• _Excerpted text_:
----------------------------------------
I’ve been trying to use ChatGPT more (gpt-4) but it’s not working for me to the point where even with the site open, I would instinctively search something up on Google(DuckDuckGo) instead and/or read docs or sometimes even just gd into the library and read source code/comments there. It gives me mostly correct but slightly wrong responses 99% of the time and it takes longer to debug/verify than if I just did it myself from just figuring out.
I’ve was just reading a thread about how helpful ChatGPT has been for everyone and I’m wondering if I’m just living in a different world.
My recent projects:
- Extracting web-assembly & obfuscated JavaScript from a web app and making it compatible with NodeJS and then refactoring it to get rid of web workers and use async.
- Writing bindings for a C library for Java and using it to as a structure coordinate locator via the seed (minecraft) (main pain point was with maven and gradle)
- Writing an email client with fyne in Golang to make my email more like a chat app
Sure they’re a bit niche but still feels like something OpenAI should have training data for.
My suggestion if you want to keep going down this exploration is to not treat GPT as a co-worker but more of an encyclopedic intern. Don't give it complex open-ended tasks. Don't make it think too much. You have to spoonfeed it what you know and what you need from it. You might be giving it too broad or complex of a task for it to be useful.
I've never tested it without but wrap code in triple backticks to make it very clear that it is code. I even triple quote API docs or any external document I am giving it.
I think the people who think GPT is worthless just don't want to learn how to deal with it. Personally I think that is a parallel with people who refuse(d) to learn how to use Google and prefer(red) manually looking through books for the answer.
Also just as cover-my-ass to anyone reading it: I follow the protocol of if you wouldn't post it to StackOverflow, you shouldn't send it to GPT.
----------------------------------------
• _Your task_:
In the ChatGPT discussion, what was the main pain point in writing the Java bindings for the C library? Rely only on the ChatGPT discussion above.

• _Data records_:
----------------------------------------
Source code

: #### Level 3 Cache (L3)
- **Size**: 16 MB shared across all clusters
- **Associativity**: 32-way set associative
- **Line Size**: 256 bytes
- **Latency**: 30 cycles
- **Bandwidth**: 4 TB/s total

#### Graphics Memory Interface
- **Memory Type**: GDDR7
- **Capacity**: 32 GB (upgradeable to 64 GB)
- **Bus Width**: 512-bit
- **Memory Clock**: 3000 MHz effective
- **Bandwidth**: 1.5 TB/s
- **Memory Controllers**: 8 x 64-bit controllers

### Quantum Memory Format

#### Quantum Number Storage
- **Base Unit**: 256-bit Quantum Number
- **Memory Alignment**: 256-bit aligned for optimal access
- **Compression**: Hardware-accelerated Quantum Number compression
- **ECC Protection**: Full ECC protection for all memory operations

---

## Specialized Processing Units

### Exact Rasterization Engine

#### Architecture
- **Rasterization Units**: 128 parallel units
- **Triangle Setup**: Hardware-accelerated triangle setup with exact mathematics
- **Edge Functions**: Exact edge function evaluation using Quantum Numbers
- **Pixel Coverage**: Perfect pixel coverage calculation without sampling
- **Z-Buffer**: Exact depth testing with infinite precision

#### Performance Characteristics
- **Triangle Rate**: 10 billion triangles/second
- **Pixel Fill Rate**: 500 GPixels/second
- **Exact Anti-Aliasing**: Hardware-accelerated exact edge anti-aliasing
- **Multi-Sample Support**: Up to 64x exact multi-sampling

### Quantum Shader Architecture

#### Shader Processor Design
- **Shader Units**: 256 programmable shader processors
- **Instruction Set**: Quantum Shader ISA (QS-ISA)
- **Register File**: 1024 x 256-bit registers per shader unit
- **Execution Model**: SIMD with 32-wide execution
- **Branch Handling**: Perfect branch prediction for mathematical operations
----------------------------------------
• _Answer to the exercise_:
Maven and Gradle.